I keep seeing lots of interesting stuff on auction, but I have a policy of only bidding on wines with near perfect fills unless the wine is from 1970 or before. I do this because we often see wines from the late 70’s and early 80’s with perfect fills, suggesting bottles from that era with base-neck fills or lower may have been mistreated along the way.
Is this reasoning sound, or it is too restrictive in general? What’s been your experience will old wines with imperfect fills? Of course, price is always a variable, so assume for the discussion the asking price is attractive, but not a screaming deal.
Right now, I am specifically looking at a lot of 30 year old wine (photo attached), so thoughts on these bottles in particular are welcome. The asking price is quite fair.
The left one is even into neck …
There is no problem at all - except you´d like to store them for another 15-20 years … then the slightly weaker cork of No. 2 + 3 could cause additional ullage.
However - it´s an issue of price … I´d pay less for No. 2 + 3 …
I don’t think a base neck fill is necessarily an issue for a 30-year-old wine. I would, however, want to get a picture that gives me a real sense of the color of the wine as well to see if there’s any suggestion of significant oxidation.
A follow-up question:
Those of you who have cellared wines in climate-controlled cellars since release for decades, what does the typical fill look like for the bottle in your cellar at 30-40 years, 40-50 years, 50+years?

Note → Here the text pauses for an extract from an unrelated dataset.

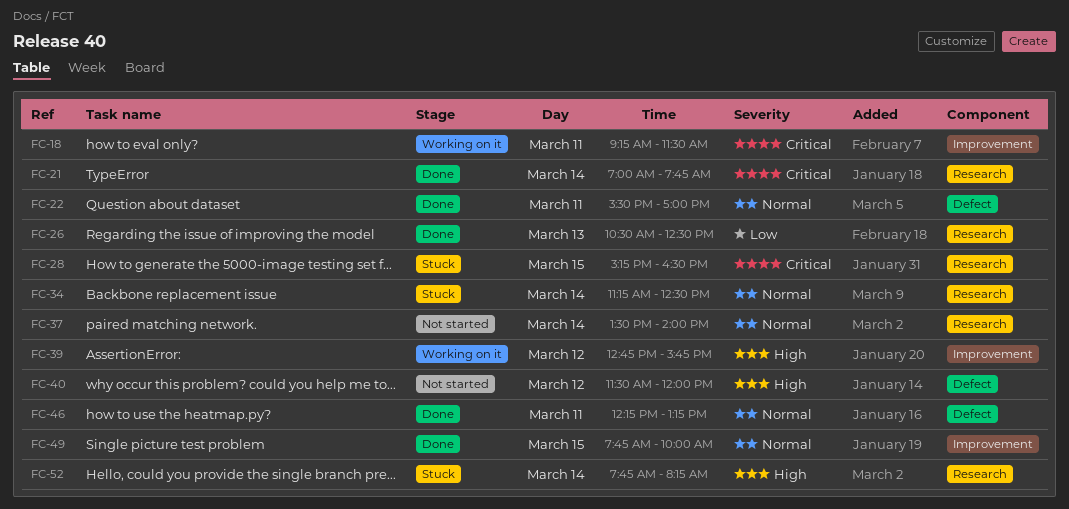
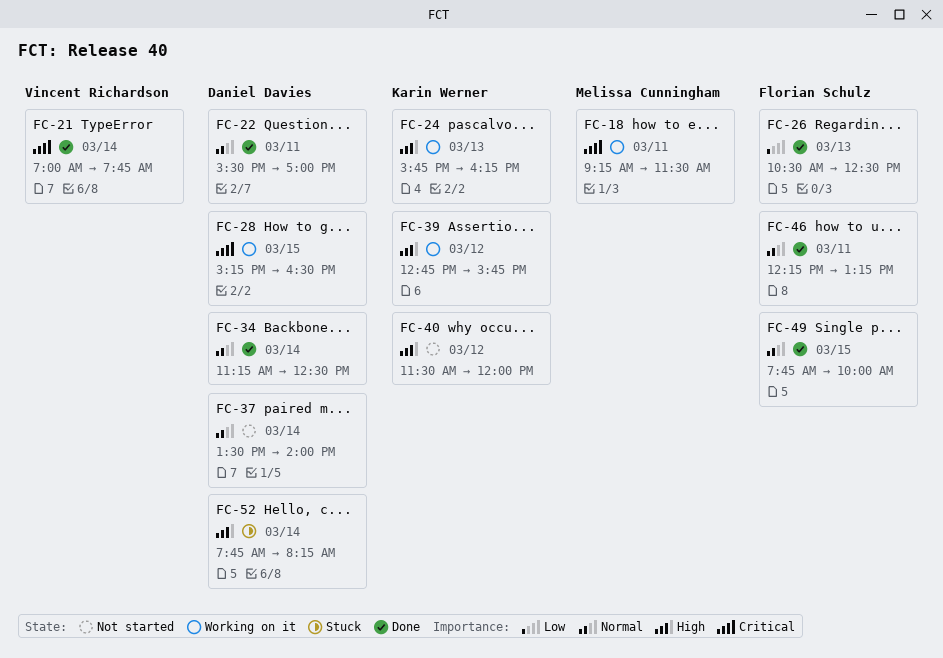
FC-24: none -> present
FC-28, status: Stuck -> Working on it
FC-34, status: Stuck -> Done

I didn’t start cellaring wine until 1995 and then not in earnest until 2000 and I didn’t get climate-control until early in 2005, so I have no useful data yet.
A bit hard to see, but this is a 1967 Carruades that I have haad since the mid 1970s and abused for at least the first 8 years or so, and the fill is better than #2 and about the same as #3. What does that mean? Who knows?
Opened a bottle of 1982 Ch Leoville Poyferre with a fill like the center bottle and it was excellent so I think the storage conditions are more important than the fill.
Last night I opened a 1981 Certan-Giraud that had a fill a bit lower than Jay’s bottle. It was a $30 gamble from K&L so what the heck. It was in pretty good shape and drank very nicely, though a few of the tertiary aromas hinted at warmer than ideal storage - let’s say 1% maderized.
Last weekend I had an 81 La Conseillante with a fill well up into the neck and it was pristine.
I would be happy to try bottles like you showed if the prices are good, though their storage probably hasn’t been ideal. I don’t think they’ve been damaged.
Fill level can reflect cork quality as much as storage conditions. I think Bordeaux corks from the 70s and early '80s often allow the fill to slowly drop, expecially, I suppose, in a passive cellar like mine, where one has annual temperature variation. I’m not familiar with corks from other decades…
Even mid shoulder, even low shoulder, can be fine, if the storage conditions have been decent. The color of the wine may be a better indicator of its condition. And, of course, good strong vintages will always age better than mid-weight ones.
Here is my contribution to the thread, my birthyear Mouton from one of the greatest vintages ever in the history of Bordeaux:
It’s been sitting in one of my wine fridges since 1995, who knows what hell it went through before that. I simply cannot wait to taste it in November, on my 50th, to experience the 69 that Levenberg scores it on CT.
Bordeaux bottles from the early to mid-80s that I purchased on release and stored in a temp controlled cellar almost all had fills still well into the necks at 25-30 years. A few were base neck. None were below the neck except a rare leaker.
Bottles of the same wine purchased 15 years or more later would occasionally have similar fills, but more often the fills were lower than the ones I’d been cellaring since release. The thing is, some of the base-neck bottles were just as good as and on occasion even better than some of the purchased-on-release bottles. The success rate was higher with the bottles I’d cellared their entire lives, but I wouldn’t dismiss a base neck bottle with 30 years of age just because of the fill. Price, house reputation and provenance would be other factors.